━━━ Given passage

With a ninth win, we get to number nine of the Caps history chart.

While he didn’t pan out as a Flyers’ first round pick, Dainius Zubrus started to live up to expectation when he got to Washington…but not just on the ice. Formerly one of the poster boys for Easton Hockey, Zubrus couldn’t transition his game to the North American style when he first game over. Zubrus was brought to Washington in 2001 and took off as a bit of an offensive threat– at least to the Capitals side of things, as they were going through their rough times.

In his six seasons with the Capitals, he hit season-highs in points and goals, netting three straight 20-plus goal seasons towards the end of his run with the Caps, before his trade to Buffalo. As I mentioned, Zubrus was part of the teams that were going through the rough phase of contenders to tanking and having a difficult rebuild ahead of them. However, Zubrus was traded away before he could see the full bloom of the rebuild.

━━━━━━

• [Brief 1]: According to the passage on Dainius Zubrus, in what year was he brought to Washington?
• [Brief 2]: Continue the passage on Dainius Zubrus from where it stops.

━━━ Records shown

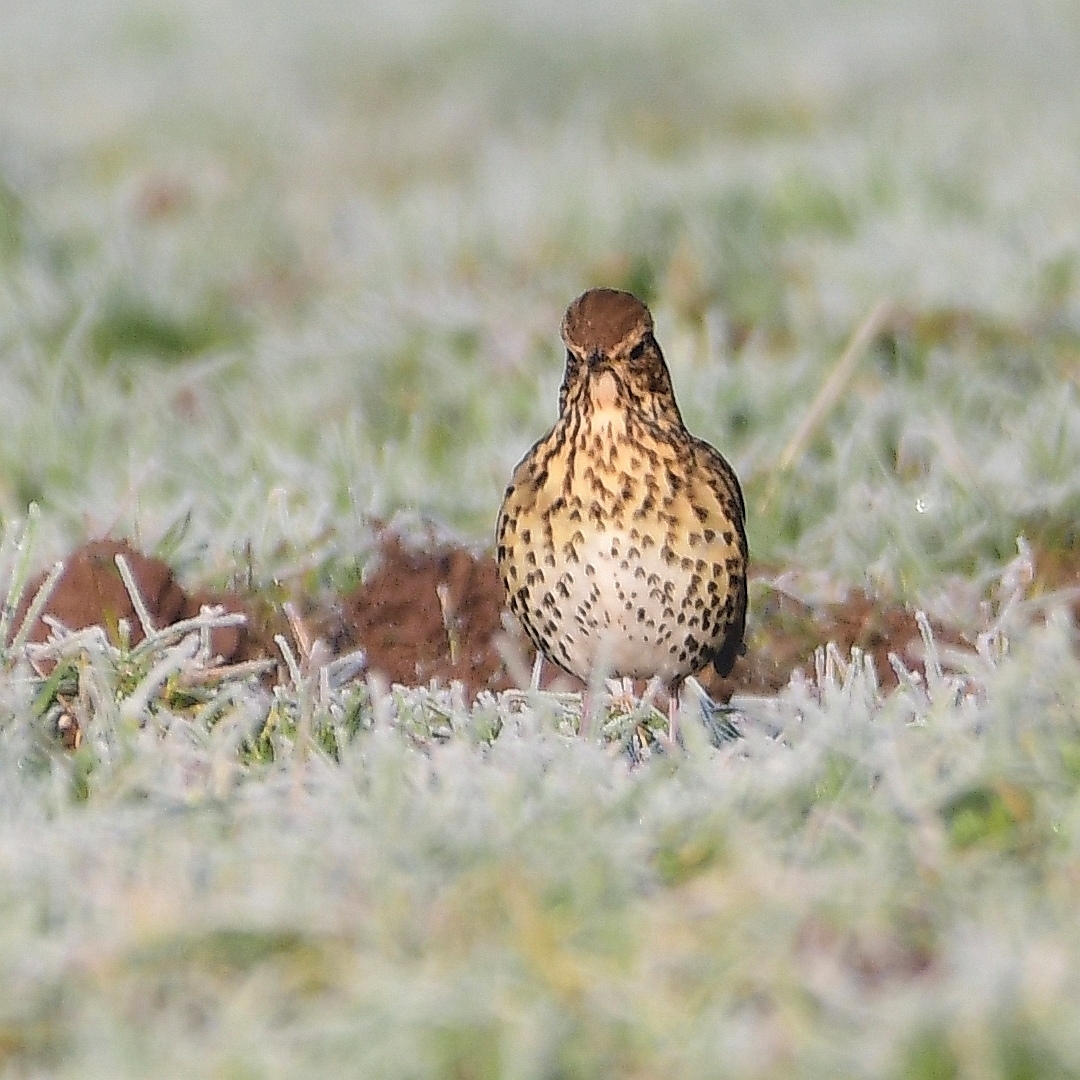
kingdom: Animalia
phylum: Chordata
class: Aves
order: Passeriformes
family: Turdidae
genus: Turdus
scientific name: Turdus philomelos
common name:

━━━━━━

• [Final result 1]: 2001

• [Final result 2]:
Yet, the most important part of Zubrus’ tenure with the Capitals was what he was able to help a new young star for the Capitals, doing something that may not have been done for him when he came into the league. When Alex Ovechkin came over to North America, Zubrus was not only a mentor to the young winger, but he played the role as translator, roommate, and someone to get Ovechkin comfortable with the game. Once Zubrus was traded, Ovechkin’s production in his sophomore season slowed down a bit. As we know, he’s gotten back on track– but Zubrus made a big impact for Ovechkin coming over and maybe allowed the Caps to have their franchise face develop quicker because of Zubrus’ off-ice help.